En general, no: el acné felino no es contagioso.
Lo que puede transmitirse son algunos microorganismos si hay infección activa y contacto estrecho, pero el problema de base es cutáneo e individual.
¿Cuándo debo llevarlo al veterinario?
Si los puntos negros no mejoran en 1–2 semanas con higiene, o si aparece hinchazón, dolor, secreción, costras extensas, pérdida de pelo, fiebre o decaimiento.

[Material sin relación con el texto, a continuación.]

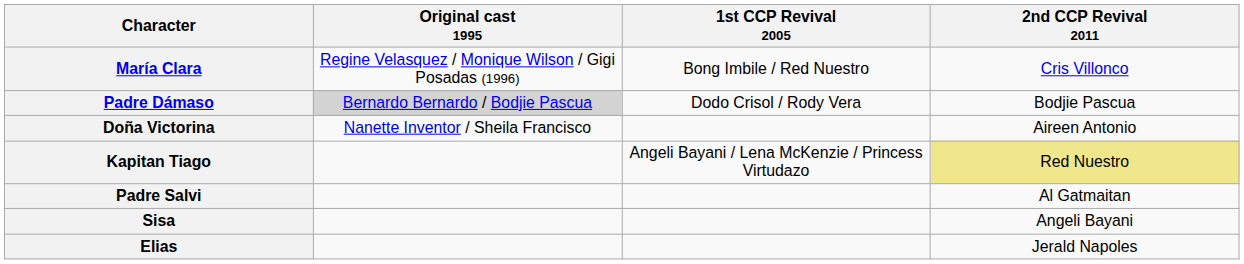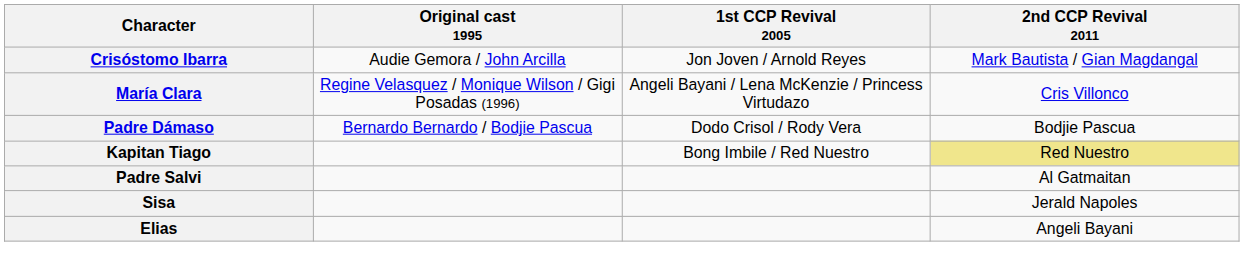+ row: Crisóstomo Ibarra | Audie Gemora / John Arcilla | Jon Joven / Arnold Reyes | Mark Bautista / Gian Magdangal
María Clara | 1st CCP Revival 2005: Bong Imbile / Red Nuestro -> Angeli Bayani / Lena McKenzie / Princess Virtudazo
Padre Dámaso | Original cast 1995: lightgrey background -> no background
- row: Doña Victorina | Nanette Inventor / Sheila Francisco | Aireen Antonio
Kapitan Tiago | 1st CCP Revival 2005: Angeli Bayani / Lena McKenzie / Princess Virtudazo -> Bong Imbile / Red Nuestro
Sisa | 2nd CCP Revival 2011: Angeli Bayani -> Jerald Napoles
Elias | 2nd CCP Revival 2011: Jerald Napoles -> Angeli Bayani
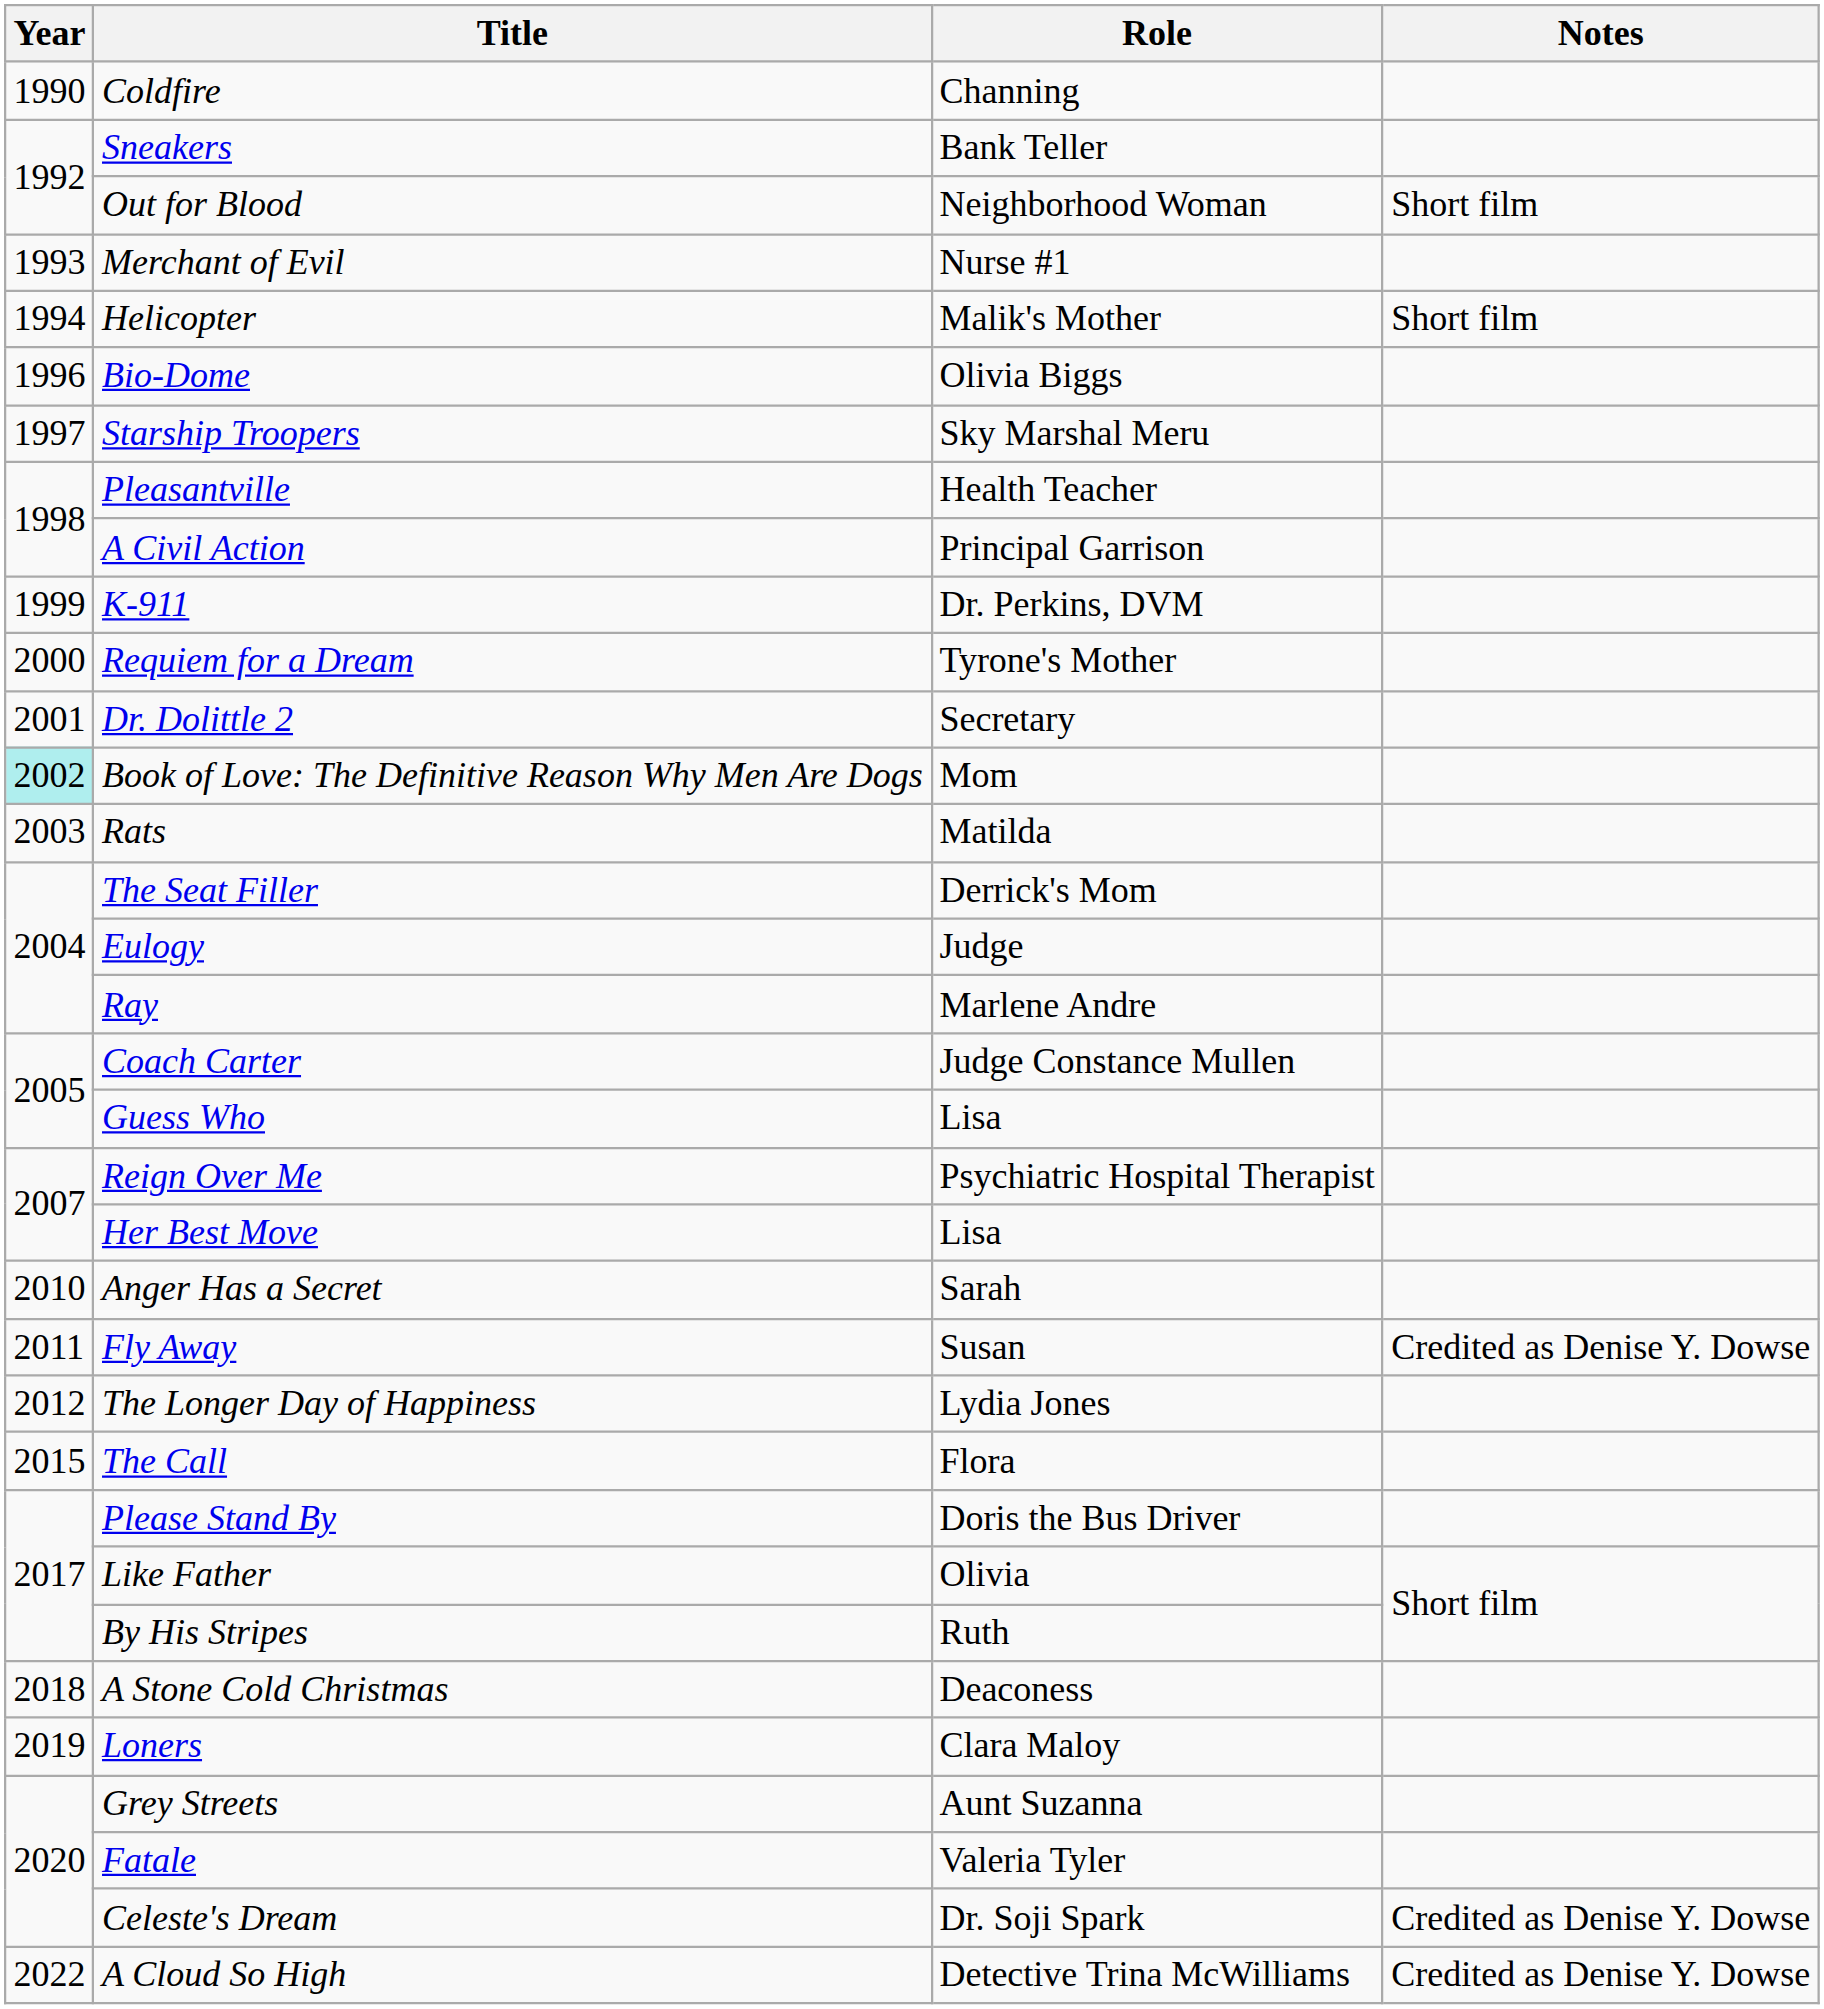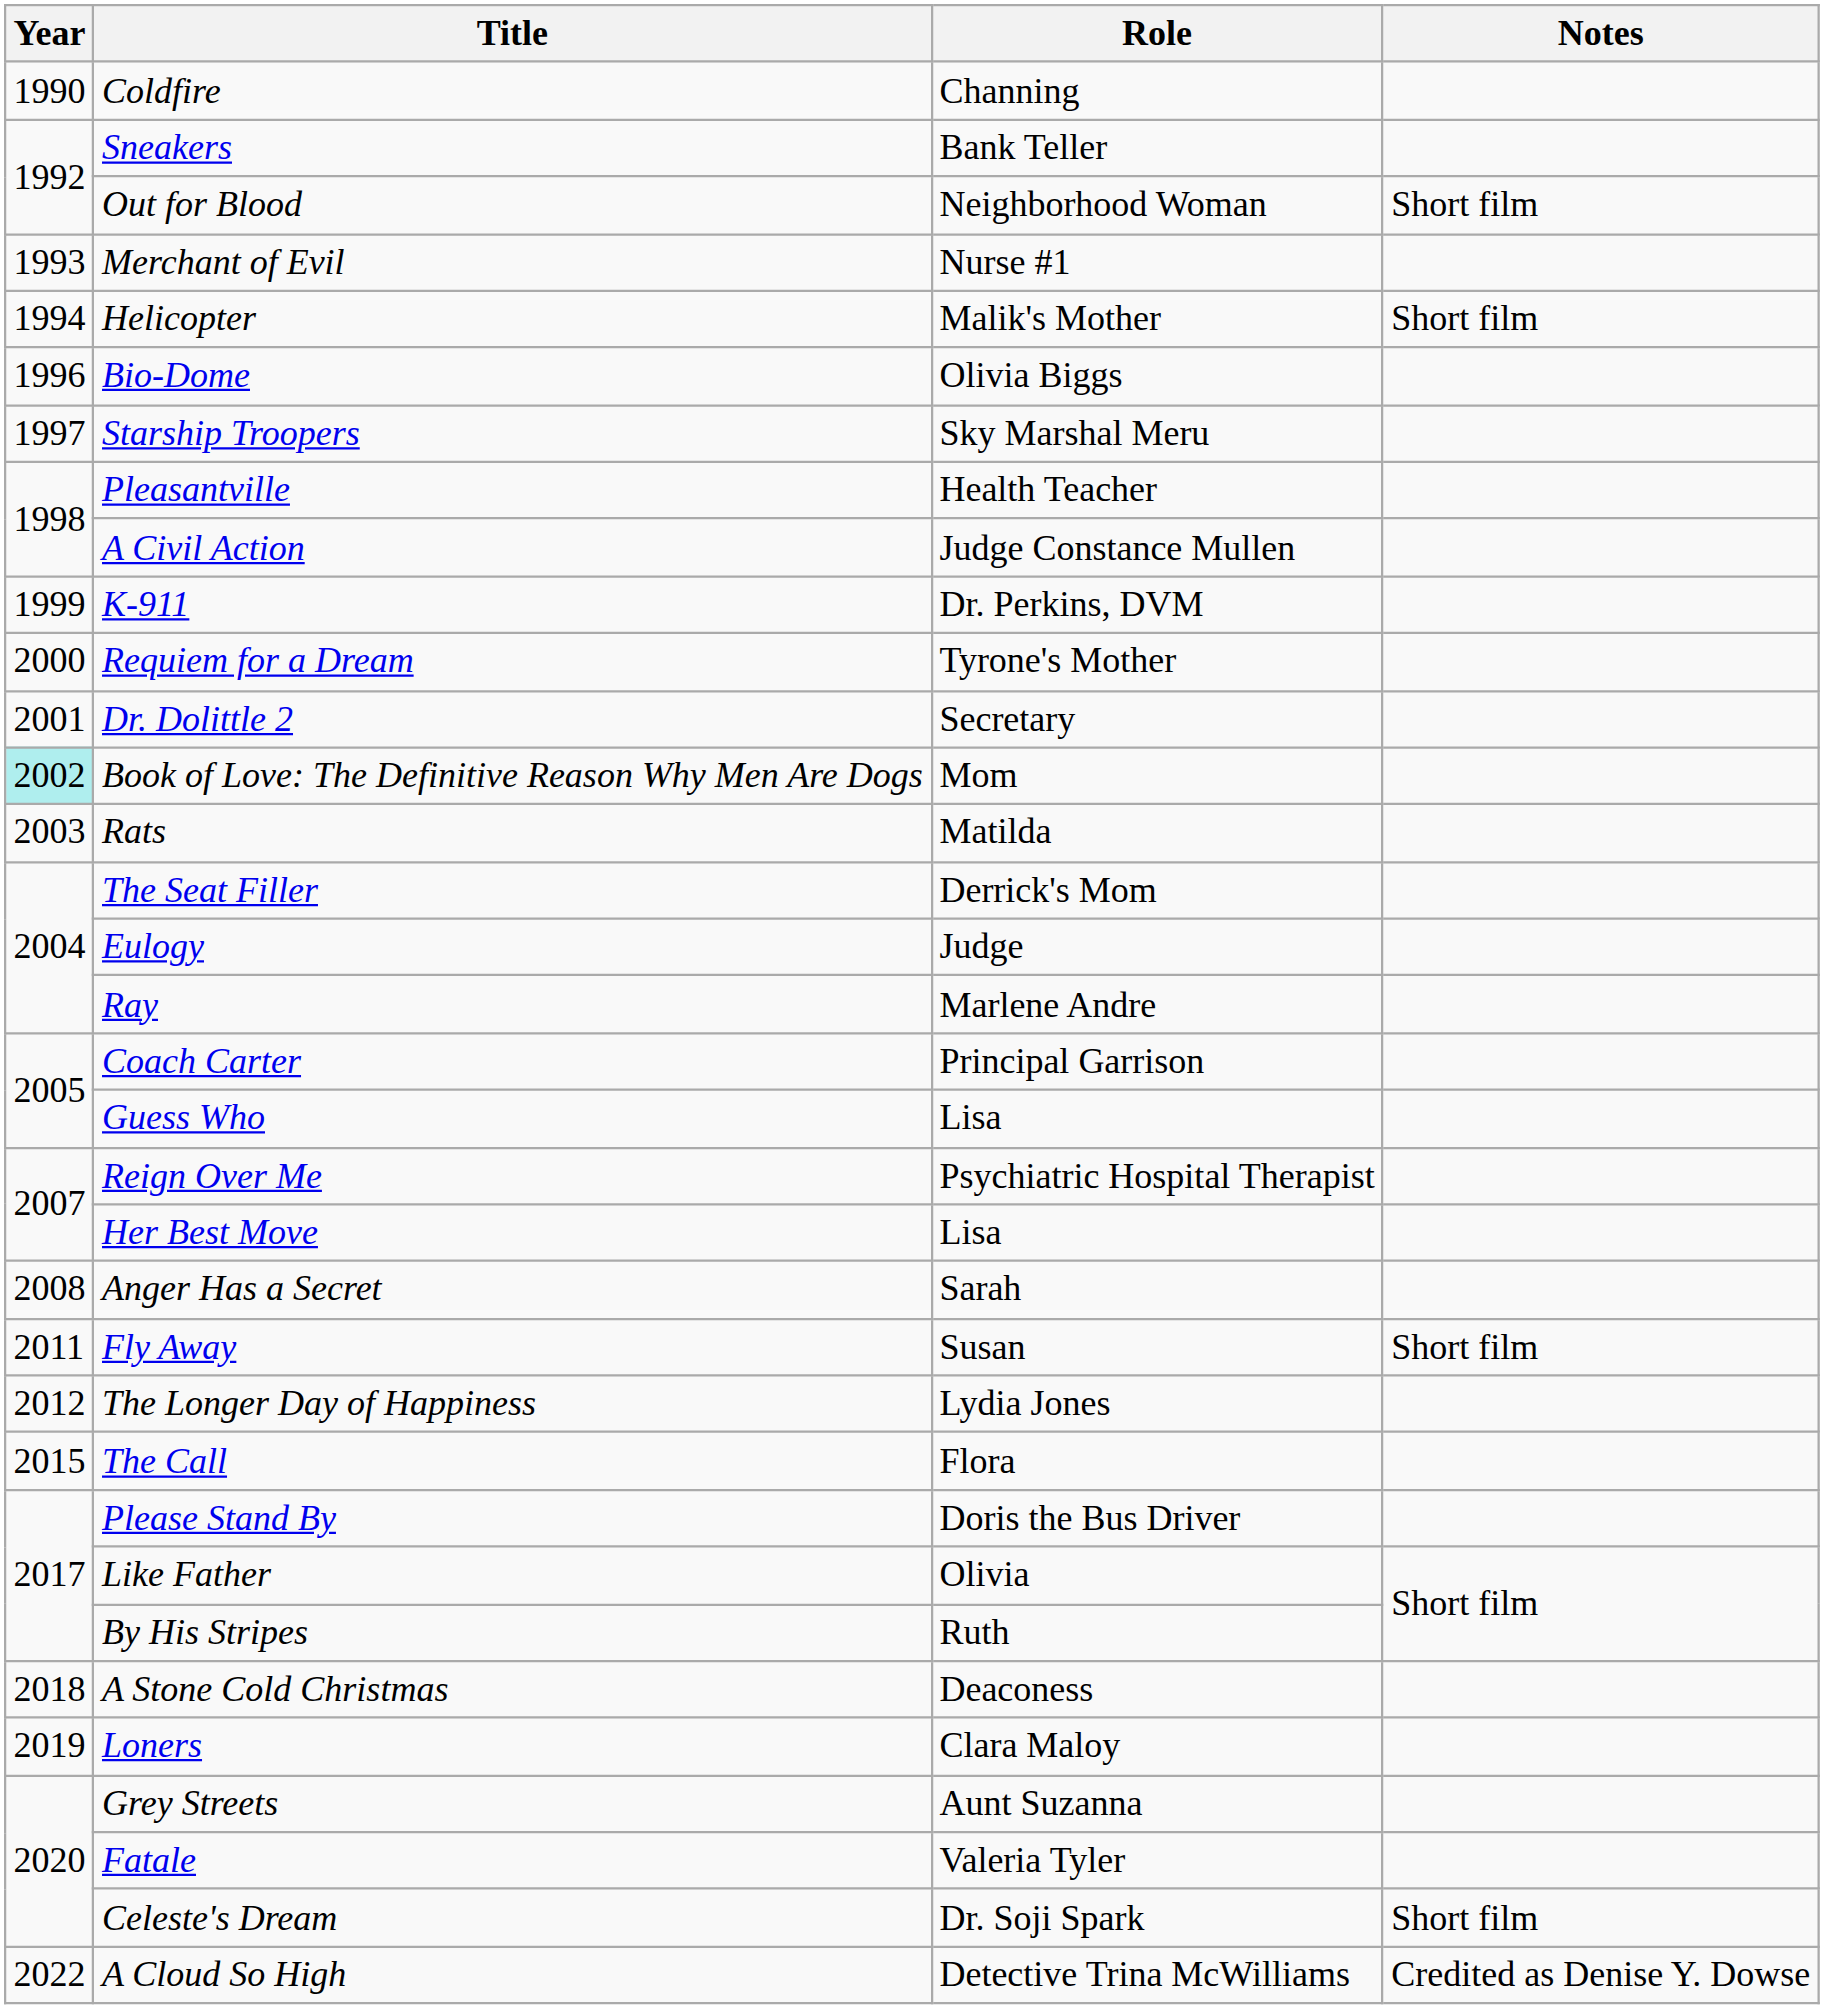A Civil Action | Role: Principal Garrison -> Judge Constance Mullen
Coach Carter | Role: Judge Constance Mullen -> Principal Garrison
Anger Has a Secret | Year: 2010 -> 2008
Fly Away | Notes: Credited as Denise Y. Dowse -> Short film
Celeste's Dream | Notes: Credited as Denise Y. Dowse -> Short film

También si el gato tiene barbilla muy inflamada: puede tratarse de una infección profunda u otra dermatitis que se parece al acné.
¿Puede infectarse? Sí, y ese es el principal riesgo
El comedón puede abrir la puerta a bacterias: la piel se inflama, se forman pústulas y, en casos severos, lesiones profundas.
Por eso la meta no es “sacarle los puntos” sino desinflamar, reducir carga microbiana y evitar recaídas.
Cómo prevenir recaídas: medidas realistas en casa
La prevención suele apoyarse en tres hábitos: comedero no plástico, lavado diario de recipientes y una rutina breve de limpieza del mentón si tu gato tiende a ensuciarse al comer.
Si el acné es recurrente, conviene revisar con el veterinario posibles disparadores (alergias, dermatitis, estrés, problemas dentales o de acicalamiento).